Fun with OCI Functions - Part 4

Deep Dive - Document Generator PBF

Fun with OCI Functions - Part 4
Photo by Marco Assmann / Unsplash

Deep Dive - Document Generator PBF

In Part 1, Part 2, and Part 3 of this series, we have used the Document Generator Pre-Built Function (PBF).

It is now time for a Deep Dive into the Document Generator PBF, even though some topics covered here also apply to any OCI Functions.

Introduction

Overview of the Document Generator PBF

In Part 1, we saw that the Document Generator PBF generates PDF documents based on Office Templates and JSON data.

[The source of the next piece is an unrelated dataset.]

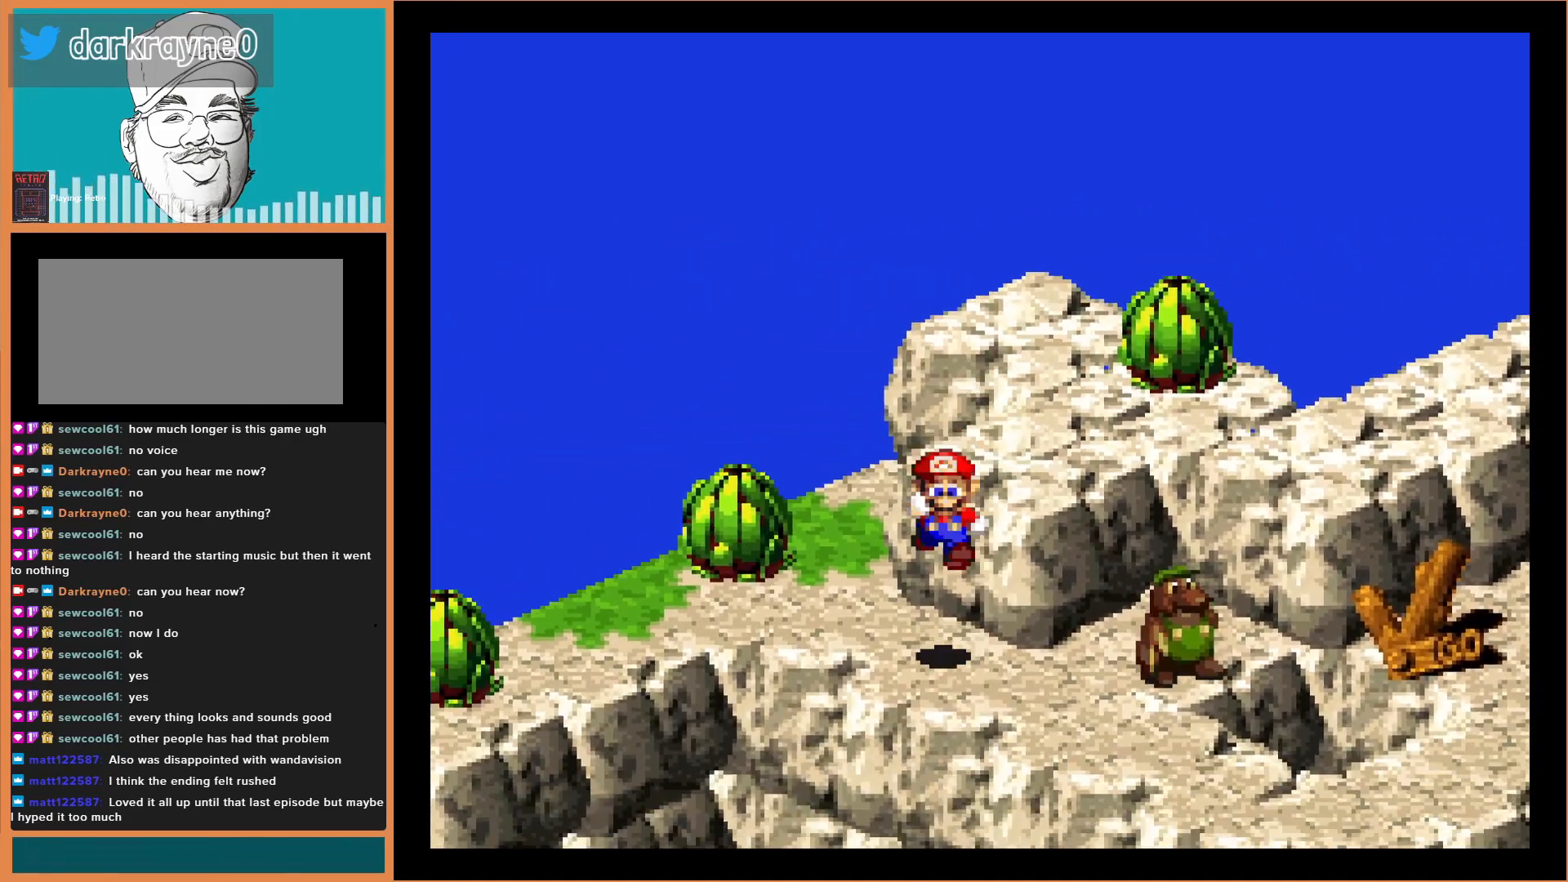
{"buttons": ["B", "Y", "DPAD_DOWN"], "events": [[367, "B", "down"]]}
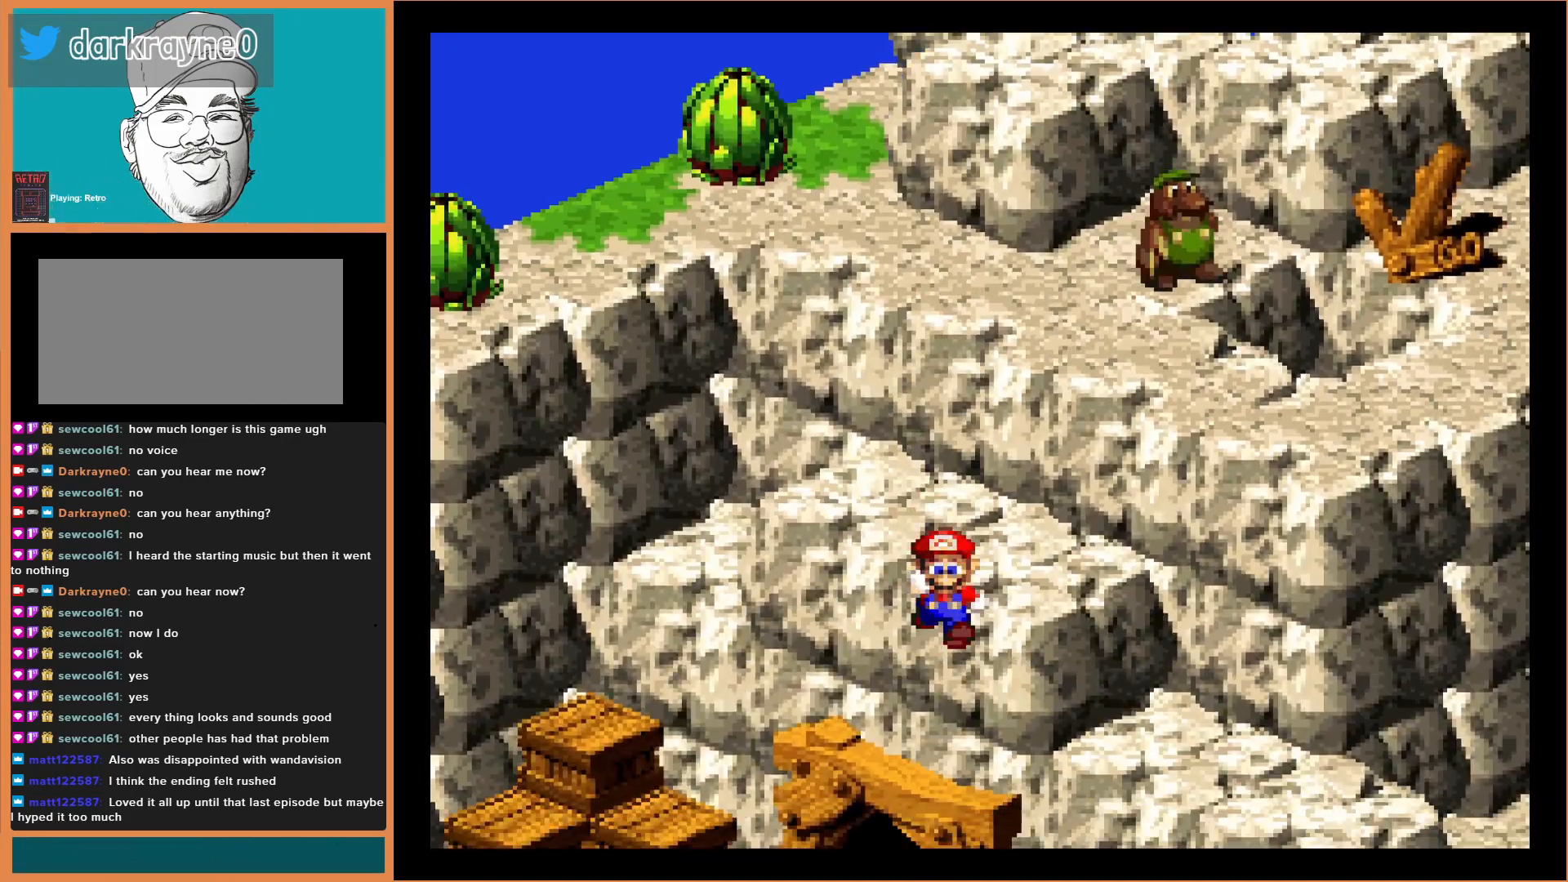
{"buttons": ["Y", "DPAD_DOWN"], "events": [[67, "B", "up"]]}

That is the very high-level view. Let's dive a bit deeper.

Primary use cases

  • Creating invoices, inventory reports, inspection reports, or almost any other type of report
  • Filling MS Word Form Templates with data
  • Generating MS Excel Documents with data extracted from a Database

Key Features and Capabilities

  • Runs serverless. No Infrastructure to manage
  • Replaces Tags (ex: {company.name}) in Template with values (ex: ACME CORPORATION) from JSON data
  • Supports MS Word Templates to generate MS Word or PDF documents
  • Supports MS Excel Templates to generate MS Excel or PDF documents
  • Is integrated with Oracle APEX
  • Supports generating documents in Batch
  • Provides a set of available fonts and allows customers to provide specific fonts
  • Is integrated into the OCI ecosystem, including:
    • Object Storage for Data, Templates, Fonts, Images
    • OCI monitoring and Logging
    • IAM Security

Generating documents

Let's show how to generate this simple invoice:

Office Template

You start by creating an Office Template. We can use the following MS Word docx Template to create an invoice Template. By default, Tags are delimited with { and }.

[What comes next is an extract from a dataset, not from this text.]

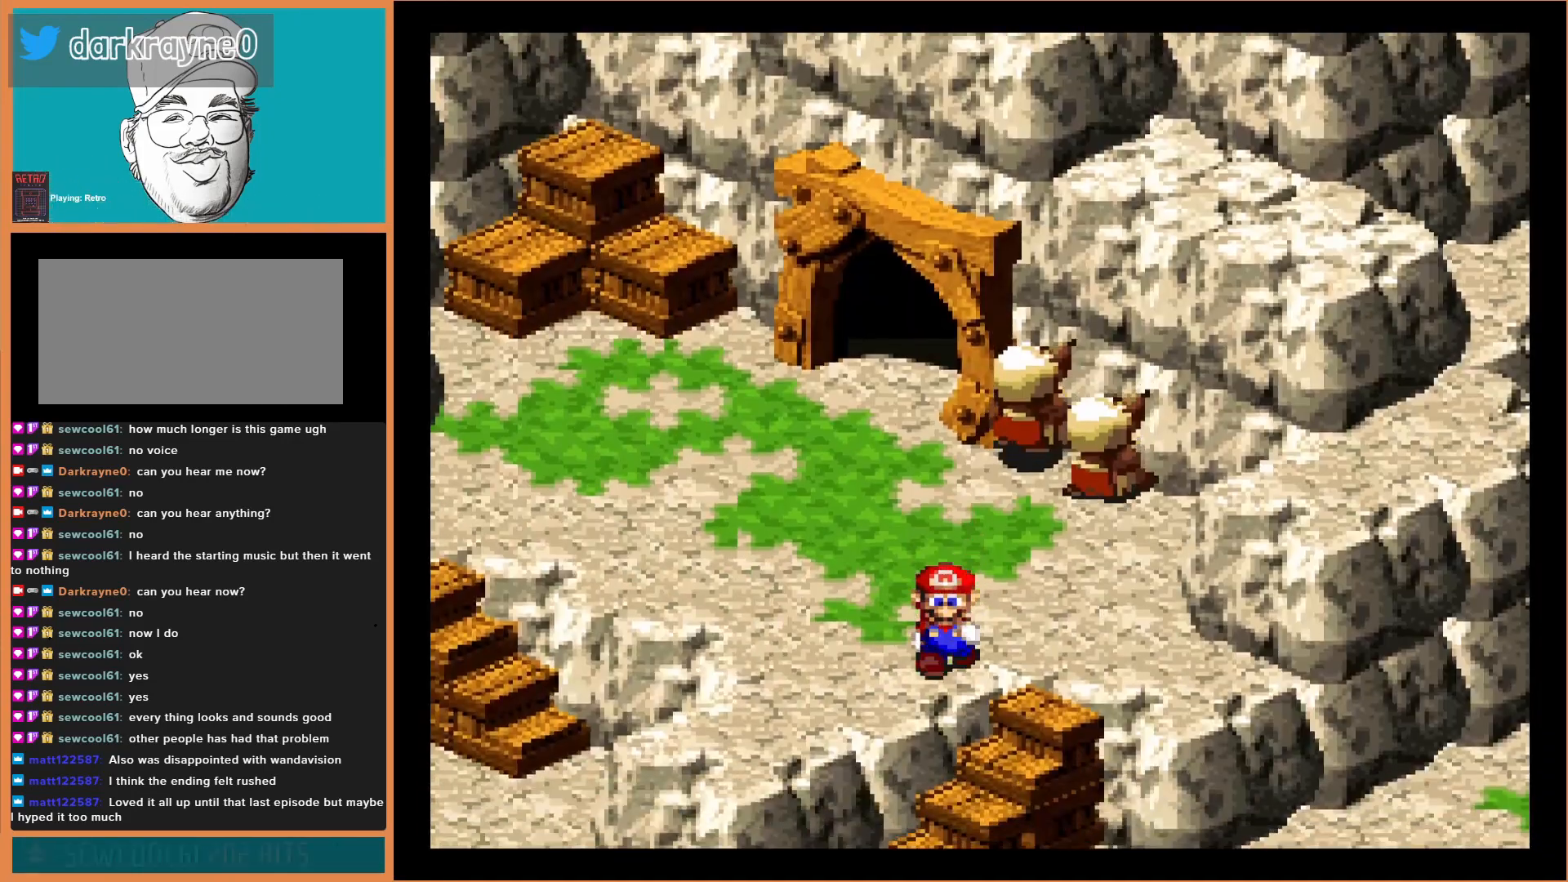
{"buttons": ["Y", "DPAD_LEFT"], "events": [[133, "DPAD_LEFT", "down"], [167, "DPAD_DOWN", "up"]]}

Note that here, an Office Template is a MS Word (docx) or MS Excel (xlsx) document that serves as a Template for Document Generator. We are not referring to dotx MS Word or xltx MS Excel templates.
You can get these sample Template, JSON data and generated PBF in my GitHub Repo.

Formatting the Template is easy as it is all done using MS Word features.

Tags

In this invoice Template, we used only 2 types of Tags:

Basic Tags
Example: {company.name}

This will be replaced by the value of the field name in a JSON Object

  "company": {
    "name": "ACME CORPORATION",
    ...
  }

Vertical Loop Tag
Example: {#items}{description} ... {amount}{/items}
It means that for each item in an array, we expect that a row will be created and filled with the values from that item. {#items} is the beginning of the loop and {/items} is the end of the loop.

The full list of MS Word Tags is here.

JSON Data

We create a JSON object such as:

{
  "invoice": {
    "number": "INV-2024-0042",
    "issue_date": "2025-03-17",
    "due_date": "2025-04-16"
  },
  "company": {
    "name": "ACME CORPORATION",
    "address": "123 Business Avenue",
    "city": "Silicon Valley",
    "state": "CA",
    "zip_code": "94025",
    "email": "accounts@acmecorp.com"
  },
  "bill_to": {
    "address": "789 Market Street, Suite 500",
    "city": "Los Angeles",
    "state": "CA",
    "zip_code": "90015"
  },
  "items": [
    {
      "description": "Enterprise Software License",
      "quantity": 1,
      "unit_price": "$5,000.00",
      "amount": "$5,000.00"
    },
    {
      "description": "Implementation Services",
      "quantity": 40,
      "unit_price": "$150.00",
      "amount": "$6,000.00"
    },
    {
      "description": "Premium Support Plan (Annual)",
      "quantity": 1,
      "unit_price": "$2,500.00",
      "amount": "$2,500.00"
    }
  ],
  "total": "$13,500.00"
}

Example of data corresponding to Tags:

  • Basic Tag: company.name has the value "ACME CORPORATION".
  • Loop Tag: items contains an array of elements.
  • Basic Tag in a Loop: Each item in items has a description. The description for the first item is "Enterprise Software License". It will be used in the first row of the loop.

Request payload

You send a request payload to a Document Generator Function to specify where the Office template and the JSON data are located. You also indicate where you want to generate the Document.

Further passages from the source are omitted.